Today, the government launched the Office of Tax Simplification to help reduce the growing complexity of the UK's tax regime.
The OTS will do what it says on the tin - simplify the tax system - by looking at two key areas.
First, it'll conduct a wholesale review of small business taxation - including tackling the tricky IR35 that allows people to set up their own companies inorder to minimise NI contributions and income tax, while paying themselves in dividends. But hopefully it will also look at how to tax smaller businesses on a cash flow basis - something that would strip out enourmous amounts of complexity.

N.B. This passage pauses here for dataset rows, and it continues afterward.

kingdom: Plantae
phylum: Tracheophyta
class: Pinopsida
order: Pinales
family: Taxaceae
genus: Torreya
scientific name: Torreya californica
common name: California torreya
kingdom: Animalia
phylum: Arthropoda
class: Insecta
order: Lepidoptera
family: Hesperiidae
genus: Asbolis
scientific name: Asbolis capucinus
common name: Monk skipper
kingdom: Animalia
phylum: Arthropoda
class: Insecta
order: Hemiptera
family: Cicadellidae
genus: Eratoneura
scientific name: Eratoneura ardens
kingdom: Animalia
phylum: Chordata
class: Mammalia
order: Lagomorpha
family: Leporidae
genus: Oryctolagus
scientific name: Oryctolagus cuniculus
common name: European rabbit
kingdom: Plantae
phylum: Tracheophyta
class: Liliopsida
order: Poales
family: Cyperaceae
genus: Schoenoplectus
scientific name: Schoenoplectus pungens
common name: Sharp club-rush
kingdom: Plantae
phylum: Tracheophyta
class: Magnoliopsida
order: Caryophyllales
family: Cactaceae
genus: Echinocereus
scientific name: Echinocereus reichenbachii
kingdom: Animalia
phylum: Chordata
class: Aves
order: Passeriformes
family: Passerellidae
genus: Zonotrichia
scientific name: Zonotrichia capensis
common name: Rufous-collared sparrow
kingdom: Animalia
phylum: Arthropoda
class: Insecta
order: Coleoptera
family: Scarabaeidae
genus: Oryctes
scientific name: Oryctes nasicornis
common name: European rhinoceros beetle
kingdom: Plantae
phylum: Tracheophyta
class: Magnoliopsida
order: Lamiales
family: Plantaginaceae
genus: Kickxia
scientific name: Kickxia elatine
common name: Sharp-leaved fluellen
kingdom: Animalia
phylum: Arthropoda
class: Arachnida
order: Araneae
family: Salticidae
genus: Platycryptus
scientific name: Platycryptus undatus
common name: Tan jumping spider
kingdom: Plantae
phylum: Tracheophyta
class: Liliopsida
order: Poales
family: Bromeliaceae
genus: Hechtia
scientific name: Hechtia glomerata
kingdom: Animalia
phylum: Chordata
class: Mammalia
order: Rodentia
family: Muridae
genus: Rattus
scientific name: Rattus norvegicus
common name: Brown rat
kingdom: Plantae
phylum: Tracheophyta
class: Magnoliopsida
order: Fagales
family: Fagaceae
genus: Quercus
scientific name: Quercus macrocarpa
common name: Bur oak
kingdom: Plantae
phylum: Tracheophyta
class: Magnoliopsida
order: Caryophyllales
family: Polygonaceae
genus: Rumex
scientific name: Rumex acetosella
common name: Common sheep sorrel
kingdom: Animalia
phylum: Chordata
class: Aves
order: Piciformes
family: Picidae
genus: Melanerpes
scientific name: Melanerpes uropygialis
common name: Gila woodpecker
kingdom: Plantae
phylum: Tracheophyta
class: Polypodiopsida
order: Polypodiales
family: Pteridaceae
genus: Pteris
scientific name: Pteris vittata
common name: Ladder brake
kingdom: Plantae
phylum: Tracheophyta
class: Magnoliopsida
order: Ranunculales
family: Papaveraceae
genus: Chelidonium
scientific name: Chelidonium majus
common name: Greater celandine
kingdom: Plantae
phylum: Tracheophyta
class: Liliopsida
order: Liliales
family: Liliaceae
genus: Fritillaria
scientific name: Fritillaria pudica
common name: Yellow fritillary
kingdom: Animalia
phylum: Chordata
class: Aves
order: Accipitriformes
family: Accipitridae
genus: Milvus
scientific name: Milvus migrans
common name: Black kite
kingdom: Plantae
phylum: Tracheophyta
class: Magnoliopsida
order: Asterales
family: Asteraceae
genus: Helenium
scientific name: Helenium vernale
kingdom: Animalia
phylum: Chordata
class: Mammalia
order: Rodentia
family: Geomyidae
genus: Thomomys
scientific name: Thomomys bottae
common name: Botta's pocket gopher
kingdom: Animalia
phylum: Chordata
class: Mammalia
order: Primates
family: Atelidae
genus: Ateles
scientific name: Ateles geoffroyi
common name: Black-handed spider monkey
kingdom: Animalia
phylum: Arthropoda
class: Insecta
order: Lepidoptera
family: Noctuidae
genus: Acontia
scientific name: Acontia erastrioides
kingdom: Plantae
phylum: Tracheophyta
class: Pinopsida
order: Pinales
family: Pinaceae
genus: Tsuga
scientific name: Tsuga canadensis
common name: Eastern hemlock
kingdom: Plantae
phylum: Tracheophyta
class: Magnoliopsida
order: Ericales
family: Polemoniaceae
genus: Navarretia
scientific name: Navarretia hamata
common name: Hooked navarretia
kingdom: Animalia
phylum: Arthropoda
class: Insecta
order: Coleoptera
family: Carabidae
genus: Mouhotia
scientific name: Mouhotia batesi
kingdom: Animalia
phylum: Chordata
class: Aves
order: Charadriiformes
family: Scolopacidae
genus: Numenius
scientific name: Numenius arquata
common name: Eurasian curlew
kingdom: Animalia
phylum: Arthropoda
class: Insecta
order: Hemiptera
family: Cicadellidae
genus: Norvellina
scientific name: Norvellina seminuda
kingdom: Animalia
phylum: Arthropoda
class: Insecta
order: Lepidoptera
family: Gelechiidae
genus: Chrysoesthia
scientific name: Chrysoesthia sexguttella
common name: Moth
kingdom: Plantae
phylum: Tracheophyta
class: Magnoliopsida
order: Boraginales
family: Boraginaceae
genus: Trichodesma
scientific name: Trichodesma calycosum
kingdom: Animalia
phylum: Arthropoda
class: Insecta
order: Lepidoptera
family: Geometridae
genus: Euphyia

Second, the OTS will take a good hard look at the 400 plus reliefs and allowanes that permeate the tax system. The OTS will be looking to scrap obscure, anachronistic or narrow reliefs in an effort to make a modest beginning in paring back the masses of tax law.
The OTS is a good innovation - given the need to improve the competitiveness and predictability of our tax system, the OTS is likely to have a really important role in simplifying the vast stock of complex tax code.
By focusing first on small businesses, the OTS has an opportunity to strip away the administrative and compliance burdens they currently face.
The key test will be the OTS’s ability to work effectively with business to make substantial and visible progress in reducing complexity and enhancing competitiveness.
But more importantly, the OTS should ensure that simplification isn't an ends, but a means to improving the competitiveness and predictibility of the tax system.
Cynics might question the value of yet another independent 'Office' based out of the Treasury. Business will be hoping that the OTS gets to work as soon as possible.